Exercise details
Please turn the records, from the start of the records through the line containing "scientific name: Stipagrostis plumosa", into a numbered list that leaves out any blank lines.
=== Provided records ===
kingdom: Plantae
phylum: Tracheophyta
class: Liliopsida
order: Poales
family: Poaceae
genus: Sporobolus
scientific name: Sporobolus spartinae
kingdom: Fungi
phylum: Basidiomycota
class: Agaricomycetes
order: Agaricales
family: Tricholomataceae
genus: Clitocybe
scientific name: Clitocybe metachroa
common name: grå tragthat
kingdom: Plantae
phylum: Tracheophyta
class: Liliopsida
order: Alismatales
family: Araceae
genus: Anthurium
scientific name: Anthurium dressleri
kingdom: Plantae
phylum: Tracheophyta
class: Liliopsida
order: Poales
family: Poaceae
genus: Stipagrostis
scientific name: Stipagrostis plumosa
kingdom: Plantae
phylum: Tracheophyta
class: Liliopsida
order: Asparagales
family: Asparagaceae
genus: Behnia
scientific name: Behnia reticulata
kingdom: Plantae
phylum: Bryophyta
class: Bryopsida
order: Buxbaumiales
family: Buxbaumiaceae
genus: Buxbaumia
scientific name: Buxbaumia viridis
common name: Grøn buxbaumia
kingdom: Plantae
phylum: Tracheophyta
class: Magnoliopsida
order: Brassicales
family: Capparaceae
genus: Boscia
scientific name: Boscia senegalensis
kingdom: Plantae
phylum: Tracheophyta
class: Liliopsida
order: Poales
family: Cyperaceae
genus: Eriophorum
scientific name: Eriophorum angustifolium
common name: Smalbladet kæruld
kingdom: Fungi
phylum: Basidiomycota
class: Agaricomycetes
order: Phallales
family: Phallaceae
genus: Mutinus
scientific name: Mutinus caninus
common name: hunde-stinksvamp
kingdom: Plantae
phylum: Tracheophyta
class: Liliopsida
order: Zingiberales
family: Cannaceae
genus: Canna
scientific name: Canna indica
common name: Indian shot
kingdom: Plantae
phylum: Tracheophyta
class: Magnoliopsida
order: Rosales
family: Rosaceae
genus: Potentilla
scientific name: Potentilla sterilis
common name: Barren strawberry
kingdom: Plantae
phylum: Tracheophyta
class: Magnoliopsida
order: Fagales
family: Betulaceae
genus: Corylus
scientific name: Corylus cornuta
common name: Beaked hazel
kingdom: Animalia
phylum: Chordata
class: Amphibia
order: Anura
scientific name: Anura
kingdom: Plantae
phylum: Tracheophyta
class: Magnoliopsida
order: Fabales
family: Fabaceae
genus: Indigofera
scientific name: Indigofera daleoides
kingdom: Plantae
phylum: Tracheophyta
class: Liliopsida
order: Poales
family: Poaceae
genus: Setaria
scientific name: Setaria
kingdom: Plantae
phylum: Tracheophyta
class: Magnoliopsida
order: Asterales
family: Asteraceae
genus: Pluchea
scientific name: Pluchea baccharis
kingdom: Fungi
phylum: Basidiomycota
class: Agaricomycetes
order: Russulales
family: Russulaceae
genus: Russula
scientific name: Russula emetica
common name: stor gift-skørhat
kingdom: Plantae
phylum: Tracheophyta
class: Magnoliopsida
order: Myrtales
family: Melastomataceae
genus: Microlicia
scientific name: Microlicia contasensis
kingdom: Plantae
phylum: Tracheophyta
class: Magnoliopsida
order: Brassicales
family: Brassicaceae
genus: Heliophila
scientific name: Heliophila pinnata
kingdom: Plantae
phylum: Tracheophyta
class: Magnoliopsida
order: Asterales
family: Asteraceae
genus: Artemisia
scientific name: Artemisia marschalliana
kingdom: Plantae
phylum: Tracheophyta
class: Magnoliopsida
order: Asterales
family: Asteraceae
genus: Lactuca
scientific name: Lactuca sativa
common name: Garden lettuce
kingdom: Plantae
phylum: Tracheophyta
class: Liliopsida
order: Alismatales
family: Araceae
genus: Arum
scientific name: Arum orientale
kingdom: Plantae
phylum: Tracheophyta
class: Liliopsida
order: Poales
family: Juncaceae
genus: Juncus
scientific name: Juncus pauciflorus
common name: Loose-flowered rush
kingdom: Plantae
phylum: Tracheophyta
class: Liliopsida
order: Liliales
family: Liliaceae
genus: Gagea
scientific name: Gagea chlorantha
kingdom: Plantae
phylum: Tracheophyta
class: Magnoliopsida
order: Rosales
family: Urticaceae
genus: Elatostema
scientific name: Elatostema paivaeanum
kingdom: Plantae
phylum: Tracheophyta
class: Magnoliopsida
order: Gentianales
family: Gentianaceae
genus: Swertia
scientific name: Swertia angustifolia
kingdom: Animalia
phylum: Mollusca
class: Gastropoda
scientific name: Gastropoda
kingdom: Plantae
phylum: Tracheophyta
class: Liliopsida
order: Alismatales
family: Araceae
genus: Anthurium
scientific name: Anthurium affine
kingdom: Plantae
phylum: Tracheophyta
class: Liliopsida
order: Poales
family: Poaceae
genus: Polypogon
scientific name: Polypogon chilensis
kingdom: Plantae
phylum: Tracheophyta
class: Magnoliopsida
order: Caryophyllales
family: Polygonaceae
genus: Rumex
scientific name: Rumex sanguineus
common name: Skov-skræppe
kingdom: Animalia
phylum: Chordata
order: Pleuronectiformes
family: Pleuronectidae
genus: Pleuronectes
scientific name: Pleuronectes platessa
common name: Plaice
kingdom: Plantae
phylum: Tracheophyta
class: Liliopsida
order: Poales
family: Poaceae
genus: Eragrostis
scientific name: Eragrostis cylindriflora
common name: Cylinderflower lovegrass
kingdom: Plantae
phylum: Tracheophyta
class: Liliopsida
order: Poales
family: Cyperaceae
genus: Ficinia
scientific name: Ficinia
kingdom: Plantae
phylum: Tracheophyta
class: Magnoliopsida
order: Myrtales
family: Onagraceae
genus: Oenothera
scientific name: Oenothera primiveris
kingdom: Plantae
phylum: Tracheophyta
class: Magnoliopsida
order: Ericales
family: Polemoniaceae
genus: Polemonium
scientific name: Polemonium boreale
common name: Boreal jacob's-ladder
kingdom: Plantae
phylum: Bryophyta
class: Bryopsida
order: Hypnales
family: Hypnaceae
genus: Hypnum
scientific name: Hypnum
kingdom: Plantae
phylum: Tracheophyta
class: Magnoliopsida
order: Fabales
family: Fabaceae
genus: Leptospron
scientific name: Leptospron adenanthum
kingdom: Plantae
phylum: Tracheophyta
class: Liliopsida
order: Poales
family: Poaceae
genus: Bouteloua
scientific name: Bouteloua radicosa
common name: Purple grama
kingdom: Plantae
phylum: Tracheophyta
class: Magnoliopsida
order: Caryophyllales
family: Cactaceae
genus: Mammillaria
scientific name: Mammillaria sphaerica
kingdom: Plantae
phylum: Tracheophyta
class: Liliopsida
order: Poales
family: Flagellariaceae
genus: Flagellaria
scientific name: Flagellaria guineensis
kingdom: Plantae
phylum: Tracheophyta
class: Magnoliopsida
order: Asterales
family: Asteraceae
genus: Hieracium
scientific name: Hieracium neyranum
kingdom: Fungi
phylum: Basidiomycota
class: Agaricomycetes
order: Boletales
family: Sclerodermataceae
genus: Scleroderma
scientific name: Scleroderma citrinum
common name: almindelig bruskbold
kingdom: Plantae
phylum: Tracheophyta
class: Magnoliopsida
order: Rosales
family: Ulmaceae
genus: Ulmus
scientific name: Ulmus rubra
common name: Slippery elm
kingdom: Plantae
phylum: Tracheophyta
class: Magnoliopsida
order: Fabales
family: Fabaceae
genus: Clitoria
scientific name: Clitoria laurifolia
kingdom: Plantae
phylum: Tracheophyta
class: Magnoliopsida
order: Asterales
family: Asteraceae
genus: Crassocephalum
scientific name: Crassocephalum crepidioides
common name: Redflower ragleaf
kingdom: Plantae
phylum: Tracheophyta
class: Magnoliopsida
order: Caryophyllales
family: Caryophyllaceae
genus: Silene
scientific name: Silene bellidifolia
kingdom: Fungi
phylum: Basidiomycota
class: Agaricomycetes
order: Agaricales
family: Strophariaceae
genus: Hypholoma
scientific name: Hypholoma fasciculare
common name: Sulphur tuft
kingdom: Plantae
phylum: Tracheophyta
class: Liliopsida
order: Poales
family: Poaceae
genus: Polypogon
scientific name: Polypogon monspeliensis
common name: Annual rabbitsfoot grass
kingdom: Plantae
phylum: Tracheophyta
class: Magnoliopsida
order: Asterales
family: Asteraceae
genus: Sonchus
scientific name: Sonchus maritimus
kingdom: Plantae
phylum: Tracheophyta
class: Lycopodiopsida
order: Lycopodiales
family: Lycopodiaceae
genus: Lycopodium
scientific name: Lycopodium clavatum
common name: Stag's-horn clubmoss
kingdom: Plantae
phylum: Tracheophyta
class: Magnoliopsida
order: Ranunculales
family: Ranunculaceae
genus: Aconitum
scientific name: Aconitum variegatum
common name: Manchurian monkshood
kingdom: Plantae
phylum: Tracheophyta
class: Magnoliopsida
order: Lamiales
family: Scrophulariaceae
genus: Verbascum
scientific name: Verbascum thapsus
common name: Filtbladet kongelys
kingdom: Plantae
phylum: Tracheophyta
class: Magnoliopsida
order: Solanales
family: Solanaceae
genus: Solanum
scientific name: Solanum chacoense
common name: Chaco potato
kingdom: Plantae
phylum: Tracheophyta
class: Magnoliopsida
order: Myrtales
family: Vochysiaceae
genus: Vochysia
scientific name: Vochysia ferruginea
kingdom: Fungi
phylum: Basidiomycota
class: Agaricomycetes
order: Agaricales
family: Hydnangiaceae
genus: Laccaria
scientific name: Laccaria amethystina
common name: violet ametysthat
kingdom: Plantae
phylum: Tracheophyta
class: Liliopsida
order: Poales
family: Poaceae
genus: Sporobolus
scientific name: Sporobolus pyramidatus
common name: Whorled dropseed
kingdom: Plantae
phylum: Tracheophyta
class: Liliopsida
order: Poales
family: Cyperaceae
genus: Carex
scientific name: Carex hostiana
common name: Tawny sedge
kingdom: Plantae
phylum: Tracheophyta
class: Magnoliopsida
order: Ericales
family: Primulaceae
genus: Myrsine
===
Correct response
1. kingdom: Plantae
2. phylum: Tracheophyta
3. class: Liliopsida
4. order: Poales
5. family: Poaceae
6. genus: Sporobolus
7. scientific name: Sporobolus spartinae
8. kingdom: Fungi
9. phylum: Basidiomycota
10. class: Agaricomycetes
11. order: Agaricales
12. family: Tricholomataceae
13. genus: Clitocybe
14. scientific name: Clitocybe metachroa
15. common name: grå tragthat
16. kingdom: Plantae
17. phylum: Tracheophyta
18. class: Liliopsida
19. order: Alismatales
20. family: Araceae
21. genus: Anthurium
22. scientific name: Anthurium dressleri
23. kingdom: Plantae
24. phylum: Tracheophyta
25. class: Liliopsida
26. order: Poales
27. family: Poaceae
28. genus: Stipagrostis
29. scientific name: Stipagrostis plumosa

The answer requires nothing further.